At Montpelier news conference, Welch announces legislation to address rising gas prices PDF Print
Monday, 14 March 2011 11:10

Standing alongside Vermonters struggling with rising gas prices, Rep. Peter Welch on Monday announced three pieces of legislation to help calm rising prices in the short term and combat energy market speculation in the long term. Gas prices in Vermont are up nearly one dollar since September, hitting $3.74 in parts of the state.

At the Montpelier City Public Works Department, Welch was joined by Cabot Cheese Warehouse and Distribution Manager Louie Quintin, owner of Middlesex Electric Donald Pierce and Montpelier City Manager Bill Fraser, all of whom are trying to absorb rising gas prices into tight budgets. The legislative initiatives would eliminate tax loopholes that encourage energy market speculation, release fuel from the nation's Strategic Petroleum Reserve (SPR) to calm rising prices and set criminal penalties for those found to be engaging in price gouging.

"As rising gas prices hit Vermonters at the pump and threaten a fragile economic recovery, we must use every tool we can to ease the burden," said Welch. "These common sense bills will provide much-needed relief in the short term and reduce the ability of speculators to drive up prices in the long term. With so many families and businesses struggling to get by in a down economy, it's imperative that Congress and the President take action."

"Rising fuel prices are affecting everyone," said Judy Sullivan, a constituent from Fairfax who recently contacted Welch about rising gas prices. "I commute 60 miles a day for work and $3.70 a gallon gas really eats up the budget quickly. The bottom line is that after paying to heat the house and fill my car's tank, there really isn't room left for much else."

Monday's announcement marks Welch's most recent efforts to combat rising gas prices. Last month, Welch wrote a letter to President Obama urging him to consider using the nation's oil reserves to provide relief for working families and small businesses. The President has indicated he is considering tapping the reserves.

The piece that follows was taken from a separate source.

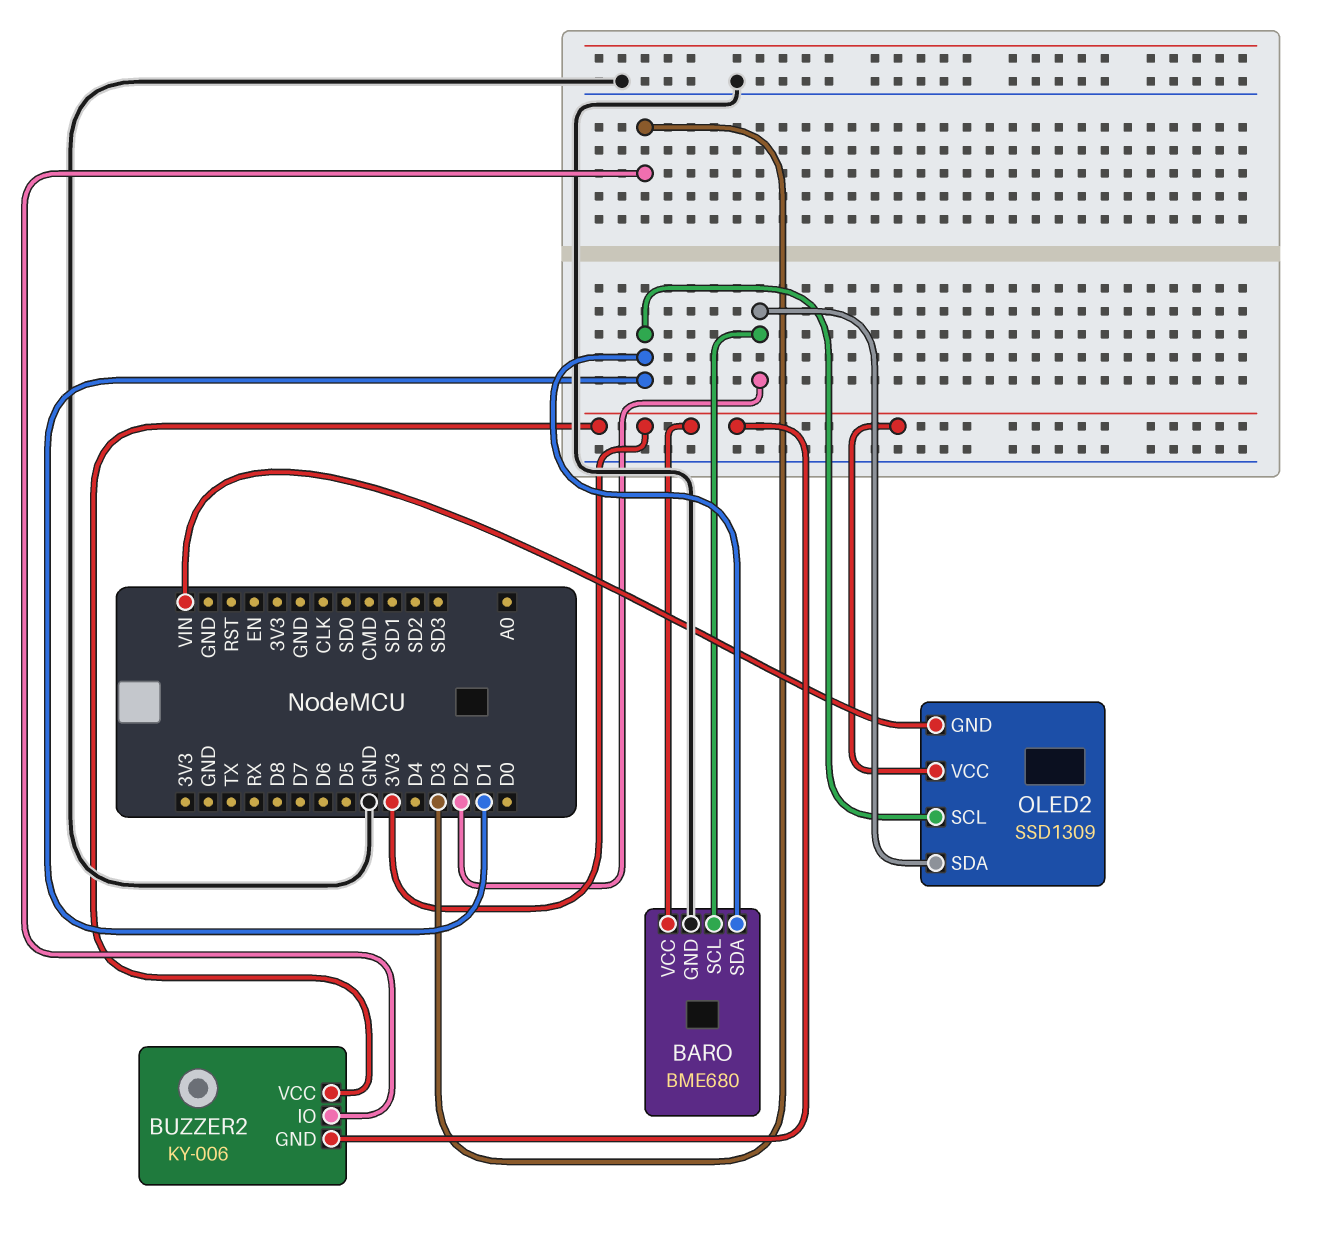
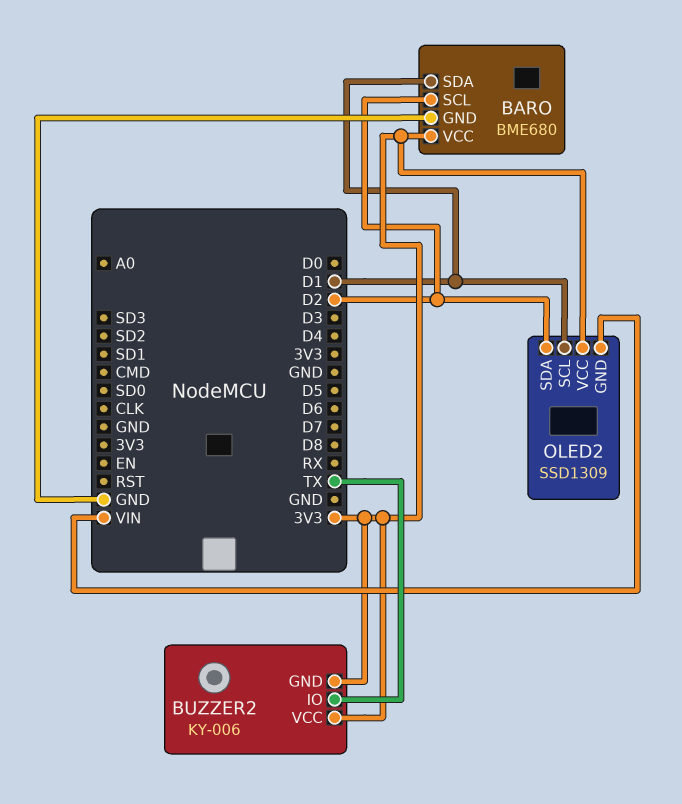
BUZZER2 pin IO: D3 -> TX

Welch announced the following legislation Monday:

The STOP Act:

The Stop Tax-breaks for Oil Profiteering ACT would close a tax loophole that encourages speculation and distorts the normal supply-demand balance of the market. Under current law, financial speculators – such as hedge funds – pay an overall tax of 23% on profits and losses in commodities markets, while actual commercial participants – such as farmers, fuel dealers or businesses – pay a rate of 35%.

The Enhanced SPR Act:

The Enhanced Strategic Petroleum Reserve Act would direct the Department of Energy to release at least 30 million barrels of oil from the nation's oil reserves, or about five percent of the current total volume. Such action has had a history of driving down prices in the past. Later on, the proceeds from the sale would be used to gradually acquire refined petroleum product, such as gasoline or diesel fuel over the next five years. Possessing refined products would ensure the effectiveness of the reserves, even in the event of a refinery outage.

The Federal Price Gouging Prevention Act:

The Federal Price Gouging Prevention Act would give the Federal Trade Commission the authority to investigate and punish companies that artificially inflate the price of energy. The bill sets criminal penalties for price gouging, and permits states to bring lawsuits against wholesalers or retailers who engage in gouging.